Loan Repurchases and Obligations Related to Loan Sales
Representation and Warranty Obligation Reserve Methodology
A significant portion of our representation and warranty obligations were eliminated as a result of the deconsolidation of ResCap. Related to the deconsolidation of ResCap, we allocated a representation and warranty reserve to Ally Bank, which was $127 million at September 30, 2012 with respect to Ally Bank's sold and serviced loans. The current liability for representation and warranty obligations reflects management's best estimate of probable losses with respect to Ally Bank's mortgage loans sold to Freddie Mac and Fannie Mae. We considered historical and recent demand trends in establishing the reserve. The methodology used to estimate the reserve considers a variety of assumptions including borrower performance (both actual and estimated future defaults), repurchase demand behavior, historical loan defect experience, historical mortgage insurance rescission experience, and historical and estimated future loss experience, which includes projections of future home price changes as well as other qualitative factors including investor behavior. It is difficult to predict and estimate the level and timing of any potential future demands. In cases where we may not be able to reasonably estimate losses, a liability is not recognized. Management monitors the adequacy of the overall reserve and makes adjustments to the level of reserve, as necessary, after consideration of other qualitative factors including ongoing dialogue and experience with counterparties.
At the time a loan is sold, an estimate of the fair value of the liability is recorded and classified in accrued expenses and other liabilities on our Condensed Consolidated Balance Sheet and recorded as a component of gain (loss) on mortgage and automotive loans, net, in our Condensed Consolidated Statement of Comprehensive Income. We recognize changes in the liability when additional relevant information becomes available. Changes in the estimate are recorded as other operating expenses in our Condensed Consolidated Statement of Comprehensive Income. The repurchase reserve at September 30, 2012, relates exclusively to GSE exposure.
The following tables summarize the changes in our reserve for representation and warranty obligations.
Three months ended September 30, ($ in millions)
 
2012 (a)
 
2011
Balance at July 1,
 
$
124

 
$
829

Provision for mortgage representation and warranty expenses
 
 
 
 
Loan sales
 
3

 
5

Change in estimate — continuing operations
 
30

 
70

Total additions
 
33

 
75

Resolved claims (b)
 
(30
)
 
(78
)
Recoveries
 

 
3

Balance at September 30,
 
$
127

 
$
829

(a)
The balance is at Ally Bank as a result of the deconsolidation of ResCap. Refer to Note 1 for more information regarding the Debtors' Bankruptcy and the deconsolidation of ResCap.
(b)
Includes principal losses and accrued interest on repurchased loans, indemnification payments, and settlements with counterparties.
Nine months ended September 30, ($ in millions)
 
2012 (a)

▶ **Recorded data**
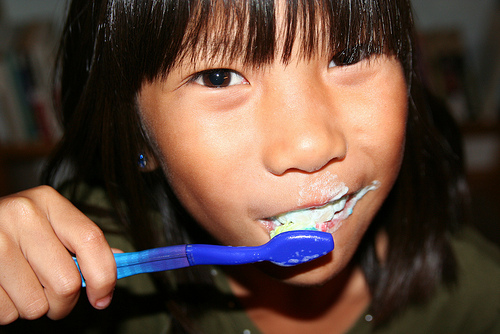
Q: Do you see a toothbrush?
A: Yes, there is a toothbrush.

▶ **Problems and tasks**
[1] Answer these questions using the disclosure on representation and warranty obligations.
(a) What amount of representation and warranty reserve was allocated to Ally Bank at September 30, 2012?
(b) Where are changes in the estimate of the liability recorded?
(c) To what exposure does the repurchase reserve at September 30, 2012, relate exclusively?
[2] The disclosure on representation and warranty obligations states that a significant portion of these obligations was eliminated. In one to three sentences, explain why, as the disclosure gives it.
[3] Continue the disclosure on representation and warranty obligations from its last line.

▶ **Answers to the problems**
[1]
(a) $127 million.
(b) As other operating expenses in the Condensed Consolidated Statement of Comprehensive Income.
(c) GSE exposure.

[2] A significant portion of the representation and warranty obligations was eliminated because ResCap was deconsolidated. In connection with that deconsolidation, a reserve covering Ally Bank's sold and serviced loans was allocated to Ally Bank, and it stood at $127 million at September 30, 2012.

[3]
2011
Balance at January 1,
 
$
825

 
$
830

Provision for mortgage representation and warranty expenses
 
 
 
 
Loan sales
 
11

 
16

Change in estimate — continuing operations
 
67

 
280

Total additions
 
78

 
296

Resolved claims (b)
 
(117
)
 
(306
)
Recoveries
 
6

 
9

Deconsolidation of ResCap
 
(665
)
 

Balance at September 30,
 
$
127

 
$
829


(a)
The remaining balance is at Ally Bank as a result of the deconsolidation of ResCap. Refer to Note 1 for more information regarding the Debtors' Bankruptcy and the deconsolidation of ResCap.
(b)
Includes principal losses and accrued interest on repurchased loans, indemnification payments, and settlements with counterparties.
Legal Proceedings
We are subject to potential liability under various governmental proceedings, claims, and legal actions that are pending or otherwise asserted against us. We are named as defendants in a number of legal actions, and we are involved in governmental proceedings arising in connection with our respective businesses. Some of the pending actions purport to be class actions, and certain legal actions include claims for substantial compensatory and/or punitive damages or claims for indeterminate amounts of damages. We establish reserves for legal claims when payments associated with the claims become probable and the payments can be reasonably estimated. Given the inherent difficulty of predicting the outcome of litigation and regulatory matters, it is generally very difficult to predict what the eventual outcome will be, and when the matter will be resolved. The actual costs of resolving legal claims may be higher or lower than any amounts reserved for the claims.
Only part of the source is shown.